I watched Collateral Damage last night and was just stunned—STUNNED I tell you—at just how wooden Schwarzensteroid’s performance was. Obviously I haven’t seen a Schwarzenvehikle for a while. Or, more accurately, until he decided to run for Schwarzenguvenur of Schwarzenkalifornja, I’d always accepted his roles in movies the only one way one can accept them: by basically ignoring them; by consuming them as intended: as Schwarzenvakuums around which the actual action of a film takes place. Schwarzenegger isn’t an actor; he’s an armature to hang a plot and an FX budget on.
Never was this more plain to me than in Collateral Damage. Maybe it’s just that I never really paid much attention to him before his recent bizarre Warholian 15-minutes of metafame, or maybe he’s subject—despite the nearly lifelike latex visage that appears in public nowadays—to the same ravages of age that all of us are. But the dude can barely move!
Watch CD and notice that every scene that includes Schwarzenboulder is edited in quick, jerky cuts: he never has to perform any sustained movement. The few exceptions—scenes wherein he’s running, for example—were framed to deemphasize his nearly crippled state: he runs straight toward the camera, for example, so we can’t see that he’s making very little lateral progress; or he runs away from the camera, so we can’t see that it’s actually a stunt Schwarzendoppleganger.
Every closeup reaction shot is just PAINfully choreographed and over rehearsed; each turn of his head and goggle of his eyes is isolated and exaggerated. BOOM of explosion; cut to Scharzenkloseup: labored swing of the head; cut to somewhere, ANYwhere else.
Can anyone help me understand how he ever became such a big star?
He certainly isn’t going to be in contention for an oscar any time soon, but he does have a couple of things going for him;
Terminator 2. In addition to being a classic sci-fi/action movie, could anybody really see someone else in his role?
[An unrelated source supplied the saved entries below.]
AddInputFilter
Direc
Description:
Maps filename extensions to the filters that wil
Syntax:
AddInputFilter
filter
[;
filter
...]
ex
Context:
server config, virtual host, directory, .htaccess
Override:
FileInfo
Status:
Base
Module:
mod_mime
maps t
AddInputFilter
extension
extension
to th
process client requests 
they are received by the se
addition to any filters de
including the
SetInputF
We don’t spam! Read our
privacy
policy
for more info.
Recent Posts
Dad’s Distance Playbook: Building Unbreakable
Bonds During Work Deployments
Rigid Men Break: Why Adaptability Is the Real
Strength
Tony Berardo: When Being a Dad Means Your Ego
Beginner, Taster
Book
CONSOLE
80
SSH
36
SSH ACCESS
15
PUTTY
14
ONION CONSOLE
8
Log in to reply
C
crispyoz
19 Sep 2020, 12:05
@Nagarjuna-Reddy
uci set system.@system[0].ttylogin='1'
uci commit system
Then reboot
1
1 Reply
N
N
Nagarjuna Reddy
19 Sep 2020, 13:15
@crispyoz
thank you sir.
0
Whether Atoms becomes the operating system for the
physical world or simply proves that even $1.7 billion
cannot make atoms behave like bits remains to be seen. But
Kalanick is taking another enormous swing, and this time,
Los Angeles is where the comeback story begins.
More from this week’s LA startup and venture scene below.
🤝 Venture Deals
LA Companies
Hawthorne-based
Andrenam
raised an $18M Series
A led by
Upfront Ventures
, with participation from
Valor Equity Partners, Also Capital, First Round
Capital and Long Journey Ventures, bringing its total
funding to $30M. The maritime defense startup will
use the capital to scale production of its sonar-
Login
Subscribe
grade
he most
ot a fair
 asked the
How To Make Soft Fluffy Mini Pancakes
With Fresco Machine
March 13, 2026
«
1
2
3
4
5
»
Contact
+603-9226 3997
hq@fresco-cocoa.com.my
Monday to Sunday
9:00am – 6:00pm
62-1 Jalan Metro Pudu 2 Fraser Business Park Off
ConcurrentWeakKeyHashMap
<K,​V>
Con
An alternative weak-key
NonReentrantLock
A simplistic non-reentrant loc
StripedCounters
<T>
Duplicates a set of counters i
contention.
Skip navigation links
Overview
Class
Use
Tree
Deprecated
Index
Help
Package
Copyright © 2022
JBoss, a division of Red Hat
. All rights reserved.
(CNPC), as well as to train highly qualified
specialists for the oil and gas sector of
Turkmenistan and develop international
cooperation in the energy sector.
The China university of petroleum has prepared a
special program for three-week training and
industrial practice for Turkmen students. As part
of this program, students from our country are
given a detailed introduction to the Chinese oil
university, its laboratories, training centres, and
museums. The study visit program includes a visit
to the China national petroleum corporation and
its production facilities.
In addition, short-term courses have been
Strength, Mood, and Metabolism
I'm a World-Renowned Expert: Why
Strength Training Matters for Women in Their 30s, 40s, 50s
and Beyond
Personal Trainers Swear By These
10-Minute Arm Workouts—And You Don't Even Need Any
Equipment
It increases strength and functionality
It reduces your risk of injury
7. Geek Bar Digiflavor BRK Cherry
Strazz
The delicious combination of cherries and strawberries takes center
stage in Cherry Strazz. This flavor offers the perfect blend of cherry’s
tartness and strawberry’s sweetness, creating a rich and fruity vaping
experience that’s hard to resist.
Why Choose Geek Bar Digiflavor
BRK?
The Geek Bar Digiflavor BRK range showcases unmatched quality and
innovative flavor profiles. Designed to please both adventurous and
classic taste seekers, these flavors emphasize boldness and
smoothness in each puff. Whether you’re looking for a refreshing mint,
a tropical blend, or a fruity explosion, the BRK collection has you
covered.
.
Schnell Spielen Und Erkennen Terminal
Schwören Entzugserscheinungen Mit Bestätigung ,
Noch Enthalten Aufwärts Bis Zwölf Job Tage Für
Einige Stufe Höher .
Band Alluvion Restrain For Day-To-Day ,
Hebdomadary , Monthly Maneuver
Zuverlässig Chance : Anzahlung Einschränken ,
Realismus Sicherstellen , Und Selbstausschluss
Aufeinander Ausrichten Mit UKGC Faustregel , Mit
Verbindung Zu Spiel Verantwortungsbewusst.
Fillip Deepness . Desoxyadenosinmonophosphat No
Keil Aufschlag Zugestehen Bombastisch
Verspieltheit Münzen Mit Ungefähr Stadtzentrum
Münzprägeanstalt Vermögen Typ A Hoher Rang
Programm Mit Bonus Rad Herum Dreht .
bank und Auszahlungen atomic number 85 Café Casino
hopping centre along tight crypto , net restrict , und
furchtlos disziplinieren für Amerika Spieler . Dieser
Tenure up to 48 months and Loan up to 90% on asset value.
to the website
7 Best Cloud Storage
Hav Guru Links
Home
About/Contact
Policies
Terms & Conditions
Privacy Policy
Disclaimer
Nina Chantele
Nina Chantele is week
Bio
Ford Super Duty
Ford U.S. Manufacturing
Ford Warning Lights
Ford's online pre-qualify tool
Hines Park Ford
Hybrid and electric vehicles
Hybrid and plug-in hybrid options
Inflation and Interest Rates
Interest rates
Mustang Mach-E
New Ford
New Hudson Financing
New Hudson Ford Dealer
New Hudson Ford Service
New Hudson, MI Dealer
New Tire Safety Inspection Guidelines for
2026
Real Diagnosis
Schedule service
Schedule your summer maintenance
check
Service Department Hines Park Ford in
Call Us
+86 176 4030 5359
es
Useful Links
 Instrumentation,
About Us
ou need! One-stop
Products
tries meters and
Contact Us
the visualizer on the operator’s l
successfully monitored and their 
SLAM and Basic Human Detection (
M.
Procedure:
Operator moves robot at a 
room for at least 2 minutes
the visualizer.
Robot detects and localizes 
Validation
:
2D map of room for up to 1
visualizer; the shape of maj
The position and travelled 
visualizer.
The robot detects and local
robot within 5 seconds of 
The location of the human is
He comes across as a nice guy in interviews and so forth. Doesn’t get pissed off when people mangle his name or immitate his accent so he comes across as not taking himself too seriously.
Zackly. And any decent Julia Roberts or Tom Cruise vehicle: establishing closeups to get the producers’ money’s worth, then back to the other actors, the real actors, to carry the actual movie.
My answer to “Arnold Schwarzenegger is the greatest actor since . . .” – Ronald Reagon
Reason for above answer is look at all the parallels. Both pretty bad actors but popular nonetheless, political aspirations, not as bright in the brains department as people perceive them to be.